> [Text passage]
•••••

Shell files lawswuit over EIS
Shell Oil Co. filed a lawsuit Monday in Skagit County Superior Court against Skagit County and County Hearing Examiner Wick Dufford, seeking a review of Dufford’s decision requiring Shell perform an environmental impact statement before building a crude oil unloading facility at the Shell Puget Sound Refinery. The suit was filed before the county commissioners met Tuesday to decide whether further administrative appeals were available. The commissioners approved a resolution declaring the matter out of their jurisdiction. In the lawsuit, Shell claims that Dufford’s decision exceeds his jurisdiction and is not related to the “reasonably foreseeable” impacts of Shell’s proposal. Shannen Kuest reports. (Skagit Valley Herald)

Warm Ocean Temperatures Could Mean Trouble For Marine Life
It’s a double-whammy kind of year for the Pacific. An unusually warm winter in Alaska failed to chill ocean waters. Then this winter’s El Nino is keeping tropical ocean temperatures high. Combine these and scientists are recording ocean temperatures up to 7 degrees Fahrenheit warmer than average off the coasts of Oregon and Washington. Jes Burns reports. (KUOW)

•••••

> [Provided information]
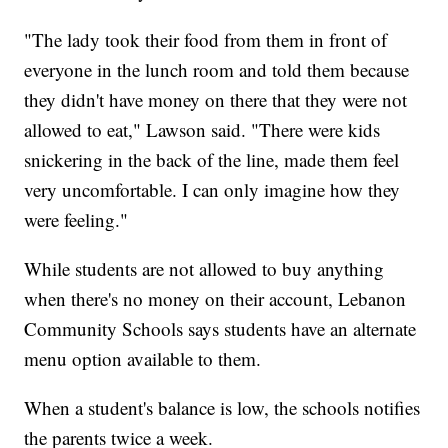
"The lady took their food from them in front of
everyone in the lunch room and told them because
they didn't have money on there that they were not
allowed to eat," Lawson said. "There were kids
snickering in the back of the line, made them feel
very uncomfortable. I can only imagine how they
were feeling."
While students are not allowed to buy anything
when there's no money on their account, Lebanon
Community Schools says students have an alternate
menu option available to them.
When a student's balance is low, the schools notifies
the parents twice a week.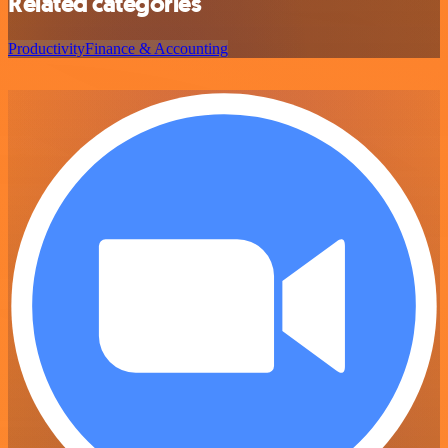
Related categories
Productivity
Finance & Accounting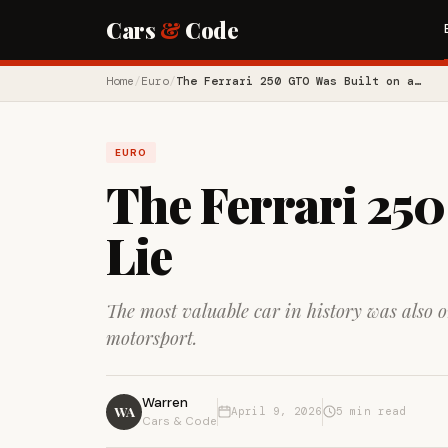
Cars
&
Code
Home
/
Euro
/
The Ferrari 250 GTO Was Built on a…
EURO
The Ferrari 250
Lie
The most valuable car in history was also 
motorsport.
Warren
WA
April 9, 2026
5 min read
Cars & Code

•••••

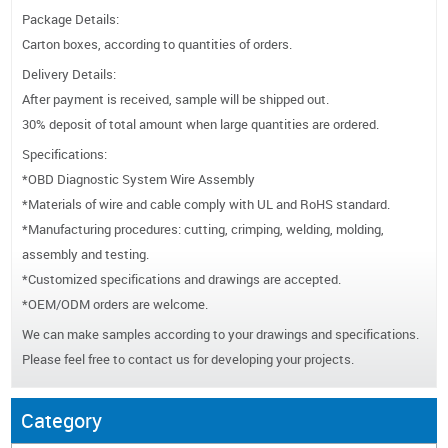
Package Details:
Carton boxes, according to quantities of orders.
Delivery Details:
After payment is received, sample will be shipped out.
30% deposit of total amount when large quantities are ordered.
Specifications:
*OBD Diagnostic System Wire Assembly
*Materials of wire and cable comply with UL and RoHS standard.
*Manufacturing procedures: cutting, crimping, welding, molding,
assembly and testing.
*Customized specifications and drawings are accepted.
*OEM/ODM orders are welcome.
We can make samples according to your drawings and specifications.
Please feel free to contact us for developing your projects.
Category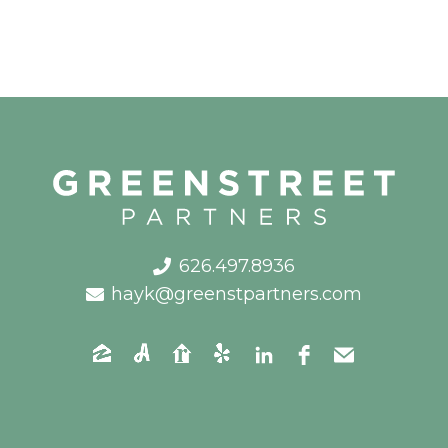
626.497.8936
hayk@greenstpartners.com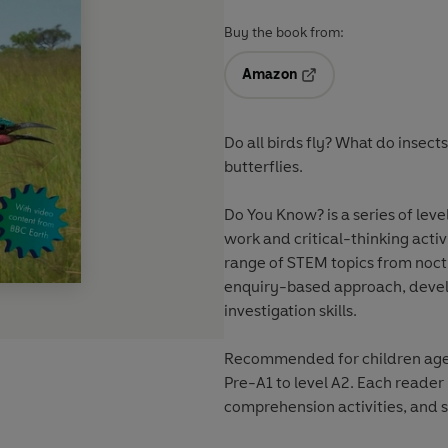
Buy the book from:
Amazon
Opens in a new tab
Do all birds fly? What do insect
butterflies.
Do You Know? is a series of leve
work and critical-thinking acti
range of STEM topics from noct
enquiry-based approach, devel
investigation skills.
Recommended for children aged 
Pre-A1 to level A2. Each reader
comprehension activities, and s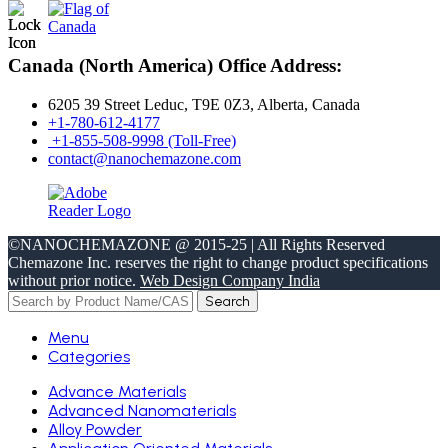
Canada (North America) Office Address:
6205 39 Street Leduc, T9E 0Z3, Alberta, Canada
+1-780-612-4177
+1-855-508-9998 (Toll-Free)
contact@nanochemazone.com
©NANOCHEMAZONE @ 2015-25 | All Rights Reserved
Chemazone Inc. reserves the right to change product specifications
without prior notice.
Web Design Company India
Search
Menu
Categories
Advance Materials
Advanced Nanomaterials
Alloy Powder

•••••

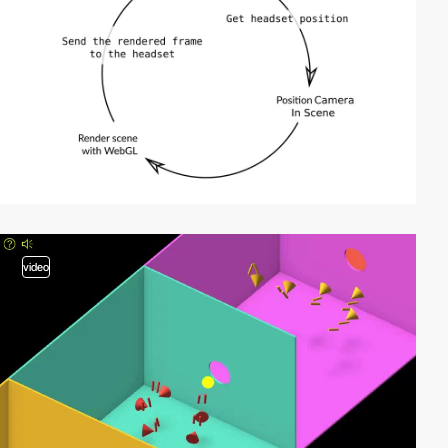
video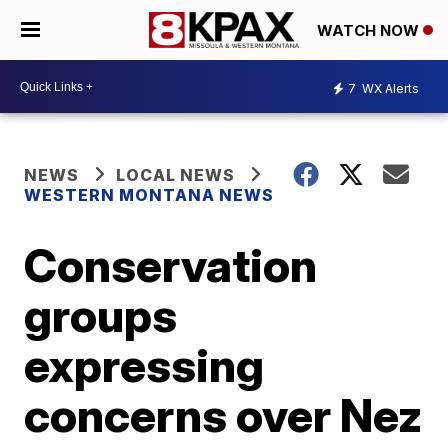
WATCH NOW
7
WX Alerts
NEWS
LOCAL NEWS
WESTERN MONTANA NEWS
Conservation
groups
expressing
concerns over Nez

•••••

> [Task statement]
In the Shell lawsuit item, start at the words "Shell files lawswuit" and stop after "(Skagit Valley Herald)". Write that stretch out again with "the hearing examiner" in place of every "Dufford".

> [Answer space]
Shell files lawswuit over EIS
Shell Oil Co. filed a lawsuit Monday in Skagit County Superior Court against Skagit County and County Hearing Examiner Wick the hearing examiner, seeking a review of the hearing examiner’s decision requiring Shell perform an environmental impact statement before building a crude oil unloading facility at the Shell Puget Sound Refinery. The suit was filed before the county commissioners met Tuesday to decide whether further administrative appeals were available. The commissioners approved a resolution declaring the matter out of their jurisdiction. In the lawsuit, Shell claims that the hearing examiner’s decision exceeds his jurisdiction and is not related to the “reasonably foreseeable” impacts of Shell’s proposal. Shannen Kuest reports. (Skagit Valley Herald)